*** Opening of RAW DATA ***
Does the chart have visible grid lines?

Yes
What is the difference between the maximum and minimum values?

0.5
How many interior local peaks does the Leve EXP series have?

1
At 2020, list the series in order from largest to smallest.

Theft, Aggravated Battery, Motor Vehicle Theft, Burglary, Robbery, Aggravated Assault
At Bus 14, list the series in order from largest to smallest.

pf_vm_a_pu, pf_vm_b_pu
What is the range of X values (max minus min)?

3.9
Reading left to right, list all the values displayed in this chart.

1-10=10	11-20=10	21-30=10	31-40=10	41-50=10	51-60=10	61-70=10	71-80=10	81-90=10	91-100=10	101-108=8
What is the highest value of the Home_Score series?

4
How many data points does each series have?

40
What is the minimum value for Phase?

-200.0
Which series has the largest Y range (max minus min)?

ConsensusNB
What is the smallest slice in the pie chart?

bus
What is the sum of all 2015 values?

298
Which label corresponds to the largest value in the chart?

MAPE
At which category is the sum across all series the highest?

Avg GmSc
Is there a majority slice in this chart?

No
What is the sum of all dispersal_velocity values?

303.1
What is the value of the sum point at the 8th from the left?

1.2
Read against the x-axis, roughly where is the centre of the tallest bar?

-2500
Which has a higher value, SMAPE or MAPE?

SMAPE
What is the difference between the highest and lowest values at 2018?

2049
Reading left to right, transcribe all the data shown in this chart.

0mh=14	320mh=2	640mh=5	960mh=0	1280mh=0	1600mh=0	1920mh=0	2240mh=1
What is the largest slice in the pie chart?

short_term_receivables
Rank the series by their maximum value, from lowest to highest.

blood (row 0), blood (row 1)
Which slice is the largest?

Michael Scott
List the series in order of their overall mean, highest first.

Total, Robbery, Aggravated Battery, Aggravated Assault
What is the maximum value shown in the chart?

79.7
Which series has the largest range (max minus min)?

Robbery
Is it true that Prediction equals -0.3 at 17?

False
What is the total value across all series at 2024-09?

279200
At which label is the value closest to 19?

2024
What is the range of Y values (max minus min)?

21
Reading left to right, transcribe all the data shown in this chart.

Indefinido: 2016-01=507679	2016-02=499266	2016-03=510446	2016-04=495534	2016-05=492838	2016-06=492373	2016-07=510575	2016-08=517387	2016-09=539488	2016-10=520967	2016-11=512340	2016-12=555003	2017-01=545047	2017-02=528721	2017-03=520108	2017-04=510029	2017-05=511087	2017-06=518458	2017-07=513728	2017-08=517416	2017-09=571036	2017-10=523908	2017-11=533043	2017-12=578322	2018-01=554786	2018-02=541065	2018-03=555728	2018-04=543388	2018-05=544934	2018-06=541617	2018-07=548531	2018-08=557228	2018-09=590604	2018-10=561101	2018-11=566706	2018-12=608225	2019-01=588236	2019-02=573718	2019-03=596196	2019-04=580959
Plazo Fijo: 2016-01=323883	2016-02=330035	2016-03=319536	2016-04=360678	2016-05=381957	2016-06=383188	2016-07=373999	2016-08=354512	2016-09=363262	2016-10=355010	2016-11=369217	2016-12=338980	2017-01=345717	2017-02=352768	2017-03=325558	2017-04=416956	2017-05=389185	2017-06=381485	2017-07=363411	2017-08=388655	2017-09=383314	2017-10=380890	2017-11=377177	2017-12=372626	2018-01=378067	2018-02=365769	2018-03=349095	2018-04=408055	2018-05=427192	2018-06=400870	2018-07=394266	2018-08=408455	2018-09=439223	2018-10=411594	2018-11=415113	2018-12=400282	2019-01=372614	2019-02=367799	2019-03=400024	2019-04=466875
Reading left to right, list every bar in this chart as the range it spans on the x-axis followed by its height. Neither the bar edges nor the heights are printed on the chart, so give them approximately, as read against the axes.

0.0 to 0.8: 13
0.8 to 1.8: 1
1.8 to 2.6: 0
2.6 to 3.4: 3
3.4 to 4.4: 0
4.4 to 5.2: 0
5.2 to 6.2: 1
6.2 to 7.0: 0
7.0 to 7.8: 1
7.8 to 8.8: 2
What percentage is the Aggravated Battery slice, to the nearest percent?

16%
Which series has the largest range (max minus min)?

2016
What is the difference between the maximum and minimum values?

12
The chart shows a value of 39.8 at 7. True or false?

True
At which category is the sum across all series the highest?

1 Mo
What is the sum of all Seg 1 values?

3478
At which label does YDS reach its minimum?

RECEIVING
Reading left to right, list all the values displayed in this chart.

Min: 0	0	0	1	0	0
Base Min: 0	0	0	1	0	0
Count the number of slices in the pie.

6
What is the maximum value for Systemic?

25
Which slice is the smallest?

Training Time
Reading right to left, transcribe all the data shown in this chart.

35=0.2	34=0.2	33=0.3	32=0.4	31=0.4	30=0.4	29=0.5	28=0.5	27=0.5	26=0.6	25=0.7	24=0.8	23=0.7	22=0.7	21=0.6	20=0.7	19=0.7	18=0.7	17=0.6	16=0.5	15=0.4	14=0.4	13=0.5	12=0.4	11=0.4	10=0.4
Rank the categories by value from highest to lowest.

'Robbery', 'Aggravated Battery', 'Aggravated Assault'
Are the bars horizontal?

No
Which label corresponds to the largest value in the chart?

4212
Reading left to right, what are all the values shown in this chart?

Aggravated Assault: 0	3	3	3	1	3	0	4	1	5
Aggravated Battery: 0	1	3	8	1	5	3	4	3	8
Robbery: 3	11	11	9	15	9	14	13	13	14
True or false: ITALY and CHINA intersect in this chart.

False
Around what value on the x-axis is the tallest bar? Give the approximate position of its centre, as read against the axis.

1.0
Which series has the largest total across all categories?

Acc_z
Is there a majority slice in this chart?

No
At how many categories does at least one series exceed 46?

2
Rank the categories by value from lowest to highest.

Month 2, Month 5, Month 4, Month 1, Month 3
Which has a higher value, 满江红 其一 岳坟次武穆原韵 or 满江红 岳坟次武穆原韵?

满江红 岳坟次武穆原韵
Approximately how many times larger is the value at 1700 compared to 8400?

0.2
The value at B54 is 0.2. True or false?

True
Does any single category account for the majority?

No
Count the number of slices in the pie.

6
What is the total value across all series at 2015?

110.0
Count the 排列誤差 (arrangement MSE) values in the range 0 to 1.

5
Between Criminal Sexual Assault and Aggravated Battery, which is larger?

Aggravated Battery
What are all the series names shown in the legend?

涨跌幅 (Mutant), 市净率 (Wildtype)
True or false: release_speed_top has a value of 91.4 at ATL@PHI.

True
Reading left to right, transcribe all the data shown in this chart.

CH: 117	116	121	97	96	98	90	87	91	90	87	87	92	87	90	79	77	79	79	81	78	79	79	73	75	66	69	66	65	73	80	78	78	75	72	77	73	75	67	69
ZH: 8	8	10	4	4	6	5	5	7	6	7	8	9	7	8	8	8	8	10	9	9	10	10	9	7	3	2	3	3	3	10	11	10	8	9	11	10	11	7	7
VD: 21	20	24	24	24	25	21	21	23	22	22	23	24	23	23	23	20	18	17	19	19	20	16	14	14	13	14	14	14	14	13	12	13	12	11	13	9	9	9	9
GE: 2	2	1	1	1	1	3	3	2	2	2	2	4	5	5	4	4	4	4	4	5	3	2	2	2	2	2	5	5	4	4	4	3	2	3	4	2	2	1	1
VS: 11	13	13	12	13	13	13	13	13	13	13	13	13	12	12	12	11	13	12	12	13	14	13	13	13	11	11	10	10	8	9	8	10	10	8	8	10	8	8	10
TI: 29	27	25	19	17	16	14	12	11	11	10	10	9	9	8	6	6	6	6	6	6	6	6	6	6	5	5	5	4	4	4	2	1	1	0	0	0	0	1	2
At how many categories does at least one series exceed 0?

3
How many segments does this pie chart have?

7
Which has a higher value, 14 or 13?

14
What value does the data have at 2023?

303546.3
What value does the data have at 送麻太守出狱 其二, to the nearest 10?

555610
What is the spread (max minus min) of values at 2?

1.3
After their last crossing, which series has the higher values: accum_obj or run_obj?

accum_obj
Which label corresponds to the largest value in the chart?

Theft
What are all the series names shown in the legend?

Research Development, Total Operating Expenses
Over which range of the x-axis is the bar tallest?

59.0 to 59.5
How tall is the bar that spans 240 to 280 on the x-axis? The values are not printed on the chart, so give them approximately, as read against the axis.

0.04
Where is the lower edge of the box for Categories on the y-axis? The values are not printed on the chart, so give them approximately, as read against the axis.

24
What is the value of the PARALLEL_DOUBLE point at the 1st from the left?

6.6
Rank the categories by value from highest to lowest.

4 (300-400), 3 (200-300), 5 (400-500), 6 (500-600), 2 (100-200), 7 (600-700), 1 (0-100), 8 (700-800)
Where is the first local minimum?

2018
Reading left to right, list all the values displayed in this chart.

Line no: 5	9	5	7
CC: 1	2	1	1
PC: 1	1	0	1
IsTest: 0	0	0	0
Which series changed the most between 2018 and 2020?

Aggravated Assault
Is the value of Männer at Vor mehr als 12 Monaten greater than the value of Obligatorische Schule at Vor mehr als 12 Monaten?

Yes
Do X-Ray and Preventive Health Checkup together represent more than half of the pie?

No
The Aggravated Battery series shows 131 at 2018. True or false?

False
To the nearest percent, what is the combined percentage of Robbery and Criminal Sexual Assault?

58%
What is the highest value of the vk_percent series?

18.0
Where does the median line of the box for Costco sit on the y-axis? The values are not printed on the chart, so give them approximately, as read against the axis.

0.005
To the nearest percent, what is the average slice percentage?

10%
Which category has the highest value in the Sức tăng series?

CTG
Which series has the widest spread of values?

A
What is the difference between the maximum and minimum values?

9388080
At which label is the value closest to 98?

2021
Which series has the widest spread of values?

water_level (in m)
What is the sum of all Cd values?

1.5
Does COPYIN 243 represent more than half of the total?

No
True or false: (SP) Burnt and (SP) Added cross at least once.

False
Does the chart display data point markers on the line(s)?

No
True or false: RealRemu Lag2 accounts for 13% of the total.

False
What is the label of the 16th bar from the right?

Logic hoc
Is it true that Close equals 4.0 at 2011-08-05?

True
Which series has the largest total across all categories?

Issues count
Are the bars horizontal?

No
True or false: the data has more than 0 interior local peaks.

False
*** Close of RAW DATA ***
EXERCISE BRIEF
Repeat the rows word for word, starting at the first row and ending at the line that contains "What is the value of the sum".

ANSWER SECTION
Does the chart have visible grid lines?

Yes
What is the difference between the maximum and minimum values?

0.5
How many interior local peaks does the Leve EXP series have?

1
At 2020, list the series in order from largest to smallest.

Theft, Aggravated Battery, Motor Vehicle Theft, Burglary, Robbery, Aggravated Assault
At Bus 14, list the series in order from largest to smallest.

pf_vm_a_pu, pf_vm_b_pu
What is the range of X values (max minus min)?

3.9
Reading left to right, list all the values displayed in this chart.

1-10=10	11-20=10	21-30=10	31-40=10	41-50=10	51-60=10	61-70=10	71-80=10	81-90=10	91-100=10	101-108=8
What is the highest value of the Home_Score series?

4
How many data points does each series have?

40
What is the minimum value for Phase?

-200.0
Which series has the largest Y range (max minus min)?

ConsensusNB
What is the smallest slice in the pie chart?

bus
What is the sum of all 2015 values?

298
Which label corresponds to the largest value in the chart?

MAPE
At which category is the sum across all series the highest?

Avg GmSc
Is there a majority slice in this chart?

No
What is the sum of all dispersal_velocity values?

303.1
What is the value of the sum point at the 8th from the left?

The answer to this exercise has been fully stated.